The single channel spectrum signature and multichannel orientative feature are handled by being overlapped judgment models, obtain the mixing With the presence or absence of the judging result of overlapping between target object in voice signal, the overlapping judgment models are for judging target pair With the presence or absence of overlapping spatially as between；

The target voice spectral mask matrix of each target object in the mixing voice signal is determined according to the judging result.

8. speech separating method according to claim 7, which is characterized in that further include:

The single channel spectrum signature and multichannel orientative feature are handled by multichannel separated network, obtained described mixed Close the first voice spectrum mask code matrix of each target object in voice signal；

The single channel spectrum signature is handled by single channel separated network, obtains each mesh in the mixing voice signal Mark the second voice spectrum mask code matrix of object；

Wherein, the target voice spectral mask square of each target object in the mixing voice signal is determined according to the judging result Battle array, comprising:

If the judging result between target object there is no overlapping, select the first voice spectrum mask code matrix as The target voice spectral mask matrix；

9. speech separating method according to claim 7, which is characterized in that obtain the corresponding list of the mixing voice signal Channel frequency spectrum feature and multichannel orientative feature, comprising:

From the single channel spectrum signature and multichannel orientative feature of the full voice frequency range, the single channel of K frequency sub-band is extracted Spectrum signature and multichannel orientative feature.

10. speech separating method according to claim 9, which is characterized in that the overlapping judgment models include K first Neural network and the 4th prediction network；Wherein, by overlapping judgment models to the single channel spectrum signature and multichannel orientation Feature is handled, and is obtained between the target object in the mixing voice signal with the presence or absence of the judging result of overlapping, comprising:

By the K first nerves network to the single channel spectrum signature of the K frequency sub-band and multichannel orientative feature into Row processing, obtains K first eigenvector；

By merging feature vector input the 4th prediction network, the judging result is exported.

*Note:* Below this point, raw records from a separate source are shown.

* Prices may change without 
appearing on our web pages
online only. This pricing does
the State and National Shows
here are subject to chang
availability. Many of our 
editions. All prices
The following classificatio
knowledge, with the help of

11. speech separating method according to claim 10, which is characterized in that further include:

The merging feature vector is handled by the 5th prediction network, obtains each target pair in the mixing voice signal The first voice spectrum mask code matrix of elephant.

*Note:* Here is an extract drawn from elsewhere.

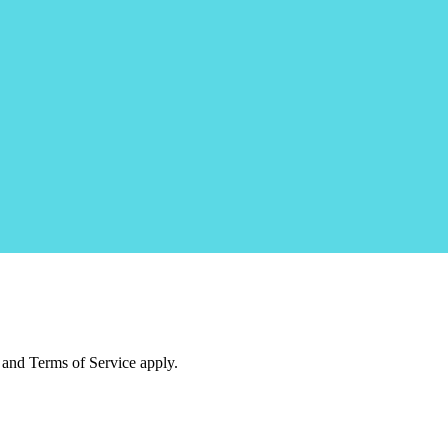
and Terms of Service apply.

12. speech separating method according to claim 9, which is characterized in that further include:

It is handled by single channel spectrum signature and multichannel orientative feature of the fourth nerve network to the full voice frequency range, Obtain the first voice spectrum mask code matrix of each target object in the mixing voice signal.

13. a kind of audio recognition method characterized by comprising

By K first nerves network to the single channel spectrum signature and multichannel spectrum signature of the K frequency sub-band at Reason obtains K first eigenvector；

The merging feature vector is handled by the first prediction network, obtains each target pair in the mixing voice signal The first voice spectrum mask code matrix of elephant；

The voice signal of each target object is identified according to the first voice spectrum mask code matrix of each target object.

14. a kind of audio recognition method characterized by comprising

The target voice spectral mask matrix of each target object in the mixing voice signal is determined according to the judging result；

The voice signal of each target object is identified according to the target voice spectral mask matrix of each target object.

15. a kind of electronic equipment characterized by comprising

One or more processors；

Storage device, for storing one or more programs, when one or more of programs are by one or more of processing When device executes, so that one or more of processors realize the speech Separation side as described in any one of claims 1 to 12 Method.